It must really suck to get into Harvard, only to get kicked out before you’ve even made it to your first day. That is a spectacular fuck-up, especially when you haven’t even made it out from under your parents’ roof.
Have we not all said or done something that goes completely beyond the pale? If we’re casting stones, I’m gonna sit right here with my hands in my lap and be glad that when it was my turn, it wasn’t blasted to the far reaches of the earth via viral internet headlines.
The thing is, most of us know what we did was wrong. We know, in a way that despite years or even decades having passed, we grimace at the thought.
These kids? No way.
I want to give them the benefit of the doubt. Young, stupid, naive! And very ashamed! Except, I don’t think they’re ashamed and I doubt they ever will be.
These kids are entitled. They are smart. They’re digital natives who got into an Ivy League school. Can we really write off their gross misbehaviors as acts of youthful indiscretion? Or, even more of a stretch, as not knowing that what is shared on the internet can come back to bite you?
“Pics or it didn’t happen!” demands documentation and these kids know damn well that if you put it on the internet, it’s never going away. Knowing that, why on earth would they be foolish enough to engage in posting truly disgusting memes on Facebook? In a group chat, no less! As if there were ever any expectation of privacy in a Facebook chat where they were posting under their real names.
These are the children of entitlement and their parents are just as culpable for those memes as they are. If you raise a kid who thinks that the Pokemon meme described above is funny, you failed.
Come on; they knew better. They just assumed that they were above it.
We don’t know the particulars, but I’d wager that we’re dealing with some very privileged white boys. These are the children of the men and women who think “grab her by the pussy” is benign locker room talk.
To the parents: do not pass go, do not collect $200. You failed parenting.
You don’t need anything, save a sense of basic decency, to raise a kid that is disgusted by these “dark memes.”
These memes weren’t dark humor because to qualify as humor, they’d have to be funny in the first place. There’s nothing funny about a meme, described by Luvvie Ajayi in the New York Times as depicting “a Pokémon lying in bed with an erection, and captioned: ‘When you’re tryna sleep but your neighbor is beating his kids’.”
Nobody’s laughing, except these kids. And I’m not even sure they were laughing. This seems more like a pissing contest to see who could post the most outlandish, most offensive meme. If you want to see them, The Tab has them. Frankly, if the goal was to be the most offensive, I’d expect an incoming Harvard Freshmen to try harder. There are entire subreddits devoted to memes like this (I’m not linking to it, Google at your own risk), but those memes at least sometimes contain a guilty chuckle. That’s more than the kids who posted this nonsense can say.
My guess is that these aren’t good kids who did a bad thing; they’re poor excuses for freshly minted adults who will likely be as awful at 38 as they are at 18.
These are the children of entitlement and their parents are just as culpable for those memes as they are.
If you raise a kid who thinks that the Pokemon meme described above is funny, you failed.
If you raise a kid who thinks it’s okay to prove himself to his peers by posting that meme, you failed.
No matter which way you cut it, these parents failed.
A kid with a sense of basic decency doesn’t just know better, they don’t engage in the first place because the behavior is gross to them. The sole winner here, if there is one, is the girl who reported them. Kudos to her parents for raising a child who was comfortable speaking up, especially when Harvard didn’t punish the last group of kids who pulled something like this.

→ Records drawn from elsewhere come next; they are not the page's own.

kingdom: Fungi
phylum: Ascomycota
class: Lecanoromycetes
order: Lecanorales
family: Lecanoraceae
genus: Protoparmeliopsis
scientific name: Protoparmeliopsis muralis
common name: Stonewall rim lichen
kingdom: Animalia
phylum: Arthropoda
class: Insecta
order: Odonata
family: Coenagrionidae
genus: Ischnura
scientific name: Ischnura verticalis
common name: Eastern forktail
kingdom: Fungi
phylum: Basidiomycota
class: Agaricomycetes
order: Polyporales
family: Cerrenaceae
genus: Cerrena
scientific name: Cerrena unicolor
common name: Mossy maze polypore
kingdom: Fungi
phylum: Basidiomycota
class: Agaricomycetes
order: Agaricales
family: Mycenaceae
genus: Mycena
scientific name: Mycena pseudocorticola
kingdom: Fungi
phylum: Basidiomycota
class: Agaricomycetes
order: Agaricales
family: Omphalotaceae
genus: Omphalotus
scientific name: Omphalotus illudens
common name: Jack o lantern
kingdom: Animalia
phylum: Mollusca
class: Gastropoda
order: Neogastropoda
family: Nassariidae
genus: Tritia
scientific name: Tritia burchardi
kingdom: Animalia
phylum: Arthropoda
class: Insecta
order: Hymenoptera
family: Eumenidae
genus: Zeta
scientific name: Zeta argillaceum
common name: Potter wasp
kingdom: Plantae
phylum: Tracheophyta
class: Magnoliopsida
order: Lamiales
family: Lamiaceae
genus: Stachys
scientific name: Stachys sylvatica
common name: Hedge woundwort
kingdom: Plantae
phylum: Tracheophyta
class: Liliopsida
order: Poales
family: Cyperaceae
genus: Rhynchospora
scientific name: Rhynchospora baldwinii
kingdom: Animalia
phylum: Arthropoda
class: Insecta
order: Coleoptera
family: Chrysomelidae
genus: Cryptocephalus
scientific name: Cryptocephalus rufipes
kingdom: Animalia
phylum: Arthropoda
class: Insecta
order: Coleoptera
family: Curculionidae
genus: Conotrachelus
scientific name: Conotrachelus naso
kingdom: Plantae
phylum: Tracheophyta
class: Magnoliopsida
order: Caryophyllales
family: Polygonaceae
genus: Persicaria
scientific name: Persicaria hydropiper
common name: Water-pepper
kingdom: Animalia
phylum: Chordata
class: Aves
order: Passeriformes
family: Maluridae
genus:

I want to feel bad for them like I feel bad for my own kids when they screw up. I want to couch their behavior in immaturity and believe that they will grow into better people than they were in this situation. I just can’t get there, though.
The kids who posted these memes are Donald Trump’s personal torch-bearers; that has absolutely nothing to do with politics and everything to do with the kind of people they are.